Isis’s former leader Abu Umar al-Baghdadi said in 2007 that women could fight “in special circumstances where [the targets] are difficult for men.” A year later, the Islamic State in Iraq’s minister of war, Abu Hamza al-Muhajir, said women could commit suicide attacks “in circumstances where men cannot.”

Now Europe’s crackdown on jihadi networks has provided Isis with a similar justification, since intelligence agencies are likely to pay closer attention to male extremists. Women often connect people, passing along key information while remaining undetected, says Nikita Malik, a researcher at the UK-based anti-extremism think tank Quilliam. That makes them crucial players in the formation of militant networks and in the deadly attacks these groups carry out.

One of France’s most influential Isis recruiters has praised female participation in violent, domestic jihad, and is now directing women to carry out attacks. A 29-year-old amateur rapper from Roanne in central France, Kassim communicated with the Notre Dame suspects through the encrypted messaging app Telegram, a source in the Paris prosecutor’s office tells Newsweek. (A source close to the investigation told Agence-France Presse that Kassim was in contact with the Nice suspects too.)

Kassim has shamed men on Telegram for not taking part in similar assaults. “Where are our brothers? ” he wrote. “You have to understand that if these women went into action, it’s because so few men are doing anything. Why are you waiting so long to the point the women are overtaking you in terms of honor? ”
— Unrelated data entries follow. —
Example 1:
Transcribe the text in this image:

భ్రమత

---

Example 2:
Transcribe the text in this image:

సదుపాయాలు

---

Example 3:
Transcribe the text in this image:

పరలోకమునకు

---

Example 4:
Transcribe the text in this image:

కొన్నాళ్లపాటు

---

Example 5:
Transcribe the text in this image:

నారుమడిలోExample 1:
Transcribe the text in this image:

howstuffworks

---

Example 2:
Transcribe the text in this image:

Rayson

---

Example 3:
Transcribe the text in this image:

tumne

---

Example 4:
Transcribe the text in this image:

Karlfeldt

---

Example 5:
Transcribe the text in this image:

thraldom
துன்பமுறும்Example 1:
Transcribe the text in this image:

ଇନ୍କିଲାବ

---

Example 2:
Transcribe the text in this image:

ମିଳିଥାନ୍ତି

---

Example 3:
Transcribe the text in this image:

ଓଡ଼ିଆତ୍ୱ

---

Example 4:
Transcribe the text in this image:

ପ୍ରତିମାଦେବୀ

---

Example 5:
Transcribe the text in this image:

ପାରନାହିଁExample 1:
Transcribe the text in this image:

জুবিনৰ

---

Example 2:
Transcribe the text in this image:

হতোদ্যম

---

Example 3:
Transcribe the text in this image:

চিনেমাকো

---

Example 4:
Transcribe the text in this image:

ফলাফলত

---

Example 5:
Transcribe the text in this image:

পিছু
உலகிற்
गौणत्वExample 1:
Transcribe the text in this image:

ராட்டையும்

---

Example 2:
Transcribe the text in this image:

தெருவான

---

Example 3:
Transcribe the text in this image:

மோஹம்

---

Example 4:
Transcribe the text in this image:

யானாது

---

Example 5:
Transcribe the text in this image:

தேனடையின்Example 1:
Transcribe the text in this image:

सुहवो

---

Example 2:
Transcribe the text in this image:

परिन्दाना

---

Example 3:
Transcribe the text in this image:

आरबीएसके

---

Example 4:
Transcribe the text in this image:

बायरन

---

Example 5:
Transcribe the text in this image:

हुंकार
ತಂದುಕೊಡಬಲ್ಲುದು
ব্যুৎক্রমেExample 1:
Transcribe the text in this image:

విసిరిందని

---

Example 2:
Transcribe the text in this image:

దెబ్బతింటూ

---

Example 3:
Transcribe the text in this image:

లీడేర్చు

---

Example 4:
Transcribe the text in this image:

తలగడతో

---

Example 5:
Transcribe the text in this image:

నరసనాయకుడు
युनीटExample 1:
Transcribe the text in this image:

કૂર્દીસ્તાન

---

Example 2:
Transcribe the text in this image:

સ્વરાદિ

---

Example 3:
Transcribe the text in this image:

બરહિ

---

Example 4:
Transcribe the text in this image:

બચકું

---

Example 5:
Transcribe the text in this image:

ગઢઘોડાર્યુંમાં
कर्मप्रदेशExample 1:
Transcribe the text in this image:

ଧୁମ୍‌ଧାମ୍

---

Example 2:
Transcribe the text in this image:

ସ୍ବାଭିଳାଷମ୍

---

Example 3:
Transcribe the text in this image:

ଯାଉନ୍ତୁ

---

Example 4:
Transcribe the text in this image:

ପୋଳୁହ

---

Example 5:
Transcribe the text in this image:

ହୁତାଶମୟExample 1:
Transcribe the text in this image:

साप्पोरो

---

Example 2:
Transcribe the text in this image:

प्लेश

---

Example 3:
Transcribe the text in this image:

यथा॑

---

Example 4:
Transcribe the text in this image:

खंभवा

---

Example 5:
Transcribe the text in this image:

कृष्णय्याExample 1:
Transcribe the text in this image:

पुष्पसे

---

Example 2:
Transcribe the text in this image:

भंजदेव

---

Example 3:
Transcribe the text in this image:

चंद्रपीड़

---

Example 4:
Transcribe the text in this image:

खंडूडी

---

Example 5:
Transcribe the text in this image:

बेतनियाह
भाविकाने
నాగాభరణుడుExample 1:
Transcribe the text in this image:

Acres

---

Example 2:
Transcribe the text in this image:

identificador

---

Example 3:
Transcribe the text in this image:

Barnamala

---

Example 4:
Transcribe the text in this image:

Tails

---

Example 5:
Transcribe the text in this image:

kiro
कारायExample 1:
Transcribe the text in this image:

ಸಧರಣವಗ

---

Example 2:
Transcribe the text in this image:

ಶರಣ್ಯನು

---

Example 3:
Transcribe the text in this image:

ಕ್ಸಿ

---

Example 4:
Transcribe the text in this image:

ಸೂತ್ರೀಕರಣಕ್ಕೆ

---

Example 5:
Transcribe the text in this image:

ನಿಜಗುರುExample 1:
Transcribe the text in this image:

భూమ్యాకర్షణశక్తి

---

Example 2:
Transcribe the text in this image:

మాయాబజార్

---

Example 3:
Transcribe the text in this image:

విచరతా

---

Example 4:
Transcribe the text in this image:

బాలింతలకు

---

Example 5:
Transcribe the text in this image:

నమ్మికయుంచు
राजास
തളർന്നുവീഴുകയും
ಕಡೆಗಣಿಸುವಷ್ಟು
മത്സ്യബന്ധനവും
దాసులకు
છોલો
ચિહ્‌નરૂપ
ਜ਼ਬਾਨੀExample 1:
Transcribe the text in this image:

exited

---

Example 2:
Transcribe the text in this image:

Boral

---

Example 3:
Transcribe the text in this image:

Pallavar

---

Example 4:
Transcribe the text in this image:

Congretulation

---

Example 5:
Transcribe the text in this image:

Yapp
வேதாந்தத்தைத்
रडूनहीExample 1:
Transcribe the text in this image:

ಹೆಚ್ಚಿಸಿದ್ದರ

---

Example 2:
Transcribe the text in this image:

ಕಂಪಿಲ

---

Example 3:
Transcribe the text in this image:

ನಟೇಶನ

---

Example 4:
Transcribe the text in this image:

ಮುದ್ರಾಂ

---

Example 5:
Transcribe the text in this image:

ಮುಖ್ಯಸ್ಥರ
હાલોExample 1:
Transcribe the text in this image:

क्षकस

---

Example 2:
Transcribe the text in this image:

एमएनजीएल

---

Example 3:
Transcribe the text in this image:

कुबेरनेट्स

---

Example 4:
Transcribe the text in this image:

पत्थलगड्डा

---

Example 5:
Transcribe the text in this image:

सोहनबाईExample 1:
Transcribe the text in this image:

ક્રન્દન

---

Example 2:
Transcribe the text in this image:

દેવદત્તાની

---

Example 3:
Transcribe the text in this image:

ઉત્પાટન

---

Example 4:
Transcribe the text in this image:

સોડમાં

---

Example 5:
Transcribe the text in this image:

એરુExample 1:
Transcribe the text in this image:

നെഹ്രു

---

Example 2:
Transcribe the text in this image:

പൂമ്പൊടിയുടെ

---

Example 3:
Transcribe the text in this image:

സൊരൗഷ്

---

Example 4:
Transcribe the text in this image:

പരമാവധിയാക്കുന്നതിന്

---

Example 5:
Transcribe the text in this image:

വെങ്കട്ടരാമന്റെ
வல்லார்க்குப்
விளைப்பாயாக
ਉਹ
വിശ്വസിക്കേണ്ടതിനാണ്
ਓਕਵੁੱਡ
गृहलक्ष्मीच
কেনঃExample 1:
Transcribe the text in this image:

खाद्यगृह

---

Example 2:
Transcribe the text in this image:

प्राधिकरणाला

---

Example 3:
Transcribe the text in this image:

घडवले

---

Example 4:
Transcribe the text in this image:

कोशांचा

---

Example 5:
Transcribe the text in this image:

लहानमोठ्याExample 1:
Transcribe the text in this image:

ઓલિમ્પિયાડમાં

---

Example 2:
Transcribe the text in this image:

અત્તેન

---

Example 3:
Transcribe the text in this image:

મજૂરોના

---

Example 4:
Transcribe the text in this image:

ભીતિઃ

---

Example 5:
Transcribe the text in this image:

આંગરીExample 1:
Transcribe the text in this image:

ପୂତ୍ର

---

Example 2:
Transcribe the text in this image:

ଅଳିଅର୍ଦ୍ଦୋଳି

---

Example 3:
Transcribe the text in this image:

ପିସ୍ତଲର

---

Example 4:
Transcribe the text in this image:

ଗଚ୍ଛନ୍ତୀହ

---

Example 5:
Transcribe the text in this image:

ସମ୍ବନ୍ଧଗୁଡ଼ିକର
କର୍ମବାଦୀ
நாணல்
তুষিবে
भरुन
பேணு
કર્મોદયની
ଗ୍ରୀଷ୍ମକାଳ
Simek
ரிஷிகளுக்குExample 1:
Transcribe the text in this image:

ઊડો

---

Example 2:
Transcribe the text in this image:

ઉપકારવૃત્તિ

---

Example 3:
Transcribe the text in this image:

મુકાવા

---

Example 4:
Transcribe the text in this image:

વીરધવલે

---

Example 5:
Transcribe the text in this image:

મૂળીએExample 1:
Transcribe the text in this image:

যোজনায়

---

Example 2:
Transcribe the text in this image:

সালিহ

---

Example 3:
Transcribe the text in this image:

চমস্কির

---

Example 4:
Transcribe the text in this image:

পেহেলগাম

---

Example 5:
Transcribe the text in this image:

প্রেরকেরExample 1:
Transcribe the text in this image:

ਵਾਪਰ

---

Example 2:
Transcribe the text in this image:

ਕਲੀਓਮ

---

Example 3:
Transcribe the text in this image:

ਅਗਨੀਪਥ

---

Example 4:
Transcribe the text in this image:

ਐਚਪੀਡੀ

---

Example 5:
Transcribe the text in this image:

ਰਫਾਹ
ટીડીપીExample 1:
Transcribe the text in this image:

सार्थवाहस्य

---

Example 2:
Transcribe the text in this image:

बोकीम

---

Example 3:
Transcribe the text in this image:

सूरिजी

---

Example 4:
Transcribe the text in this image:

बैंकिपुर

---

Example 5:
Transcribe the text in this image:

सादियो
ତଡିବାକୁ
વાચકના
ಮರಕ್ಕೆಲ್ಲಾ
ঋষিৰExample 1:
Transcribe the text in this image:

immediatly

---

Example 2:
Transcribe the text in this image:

Even without official endorsement at the highest levels of Isis leadership, European security officials worry this new trend has the potential to spread beyond France. And French security services, which have failed seven times in less than two years, are already dealing with a complex web of threats. If radicalised women are now as dangerous as radicalised men, they may soon succeed where the Notre Dame attackers failed.